The juvenile, assinine quibbling over which justice or general applauded or screwed up his face during the address is not worth commenting on, and misses the much more important point of a government brought nearly to a standstill by a reactionary minority party, convinced beyond a shadow of self-doubt of its own divine mandate, not merely to rule but to conquer.  Sullivan reflects further on Obama's character, and the looming peril facing the nation at this critical juncture in its history:
My foreboding sense is that America may have already passed the point of no return in terms of civil, constitutional governance. I do not believe that in the Bush administration, the United States was effectively governed by its Constitution. The forms were still there, but the reality wasn't. Beneath it all, the desire for despotism ran, fueled by the despot's greatest ally, fear. Fear of foreigners, fear of terrorists, fear of gays, fear of immigrants, fear of the inevitable uncertainties of real reform.

It was entrenched by the military's own embrace of the role of imperial adventure, by the CIA's embrace of torture, by the president's assertion of total, extra-legal power in a never-ending war that now encompassed the US as well as abroad and citizens alongside non-citizens, and by a resurgent, right-wing partisan media that saw its job as fomenting propaganda rather than seeking any kind of truth, and liberal mainstream media so afraid of its own shadow and so intimidated by accusations of elitism that it became the equivalent of Harry Reid. . . .

So this fever feels to me like either the kind that precedes the final death of this republic into a carnival of FNC-directed war and debt and drama led by charismatic media-emperors or empresses - or the fever that finally ends the sickness, and restores some sense of civic responsibility and republican virtue. Last night, I saw one of the few men left able to see the depth of the crisis and not lose faith in this country's ability to overcome it. My faith in this country - so strong in the past - is not as strong as Obama's now.

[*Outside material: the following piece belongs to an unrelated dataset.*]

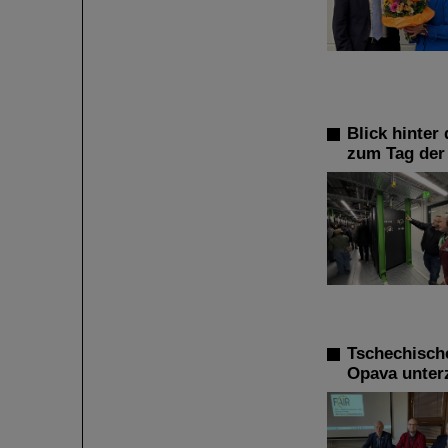
Blick hinter
zum Tag der
Tschechisch
Opava unter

But I sure as hell believe in fighting for it, and for him, against the forces at home and abroad that would truly end this experiment in self-government while pretending, of course, that everything is exactly the same. I believe our crisis is deeper than many now believe - because it is not just a crisis of economics, of debt, of over-reach, of an empire now running on its own steam and unstoppable by any political force, but because it is a crisis of civic virtue, a collapse of the good faith and serious, reasoned attention to problems that marks the distinction between a republic and a bread-and-circuses Ailes-Rove imperium.

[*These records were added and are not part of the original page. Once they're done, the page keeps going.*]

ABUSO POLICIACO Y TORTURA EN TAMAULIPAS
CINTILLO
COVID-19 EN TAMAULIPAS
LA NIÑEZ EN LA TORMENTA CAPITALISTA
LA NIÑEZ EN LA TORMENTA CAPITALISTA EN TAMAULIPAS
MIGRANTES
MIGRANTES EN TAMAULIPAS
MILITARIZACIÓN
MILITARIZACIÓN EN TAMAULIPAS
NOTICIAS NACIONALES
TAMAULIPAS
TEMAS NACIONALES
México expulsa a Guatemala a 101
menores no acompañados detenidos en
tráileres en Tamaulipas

Those, in my view, are the stakes. Are you ready to get back into the arena and fight? And if you don't, who will?
Sullivan also responds to this inane remark:
"Umm, what was that Abu Ghraib scandal all about? It started out as misconduct between men and women and then it steadily deteriorated into abuse of prisoners. The common denominator is lack of discipline. Once you break down discipline, good order and discipline and morale, everything that’s required for unit cohesion, you undermine the culture and the strength of the armed forces," - Elaine Donnelly, in an "argument" against gays in the military.

At this point, you realize that they really do live in an alternate reality, immune to evidence, hostile to reason. The Abu Ghraib scandal was about the torture and abuse techniques authorized by Bush and Cheney and supported by the vast majority of Republicans actually being photographed and documented. It was an example of what happens when a president unleashes torture in wartime as a legitimate tool. That it could be used to argue against allowing many servicemembers to serve their country without being persecuted for it is simply gob-smacking.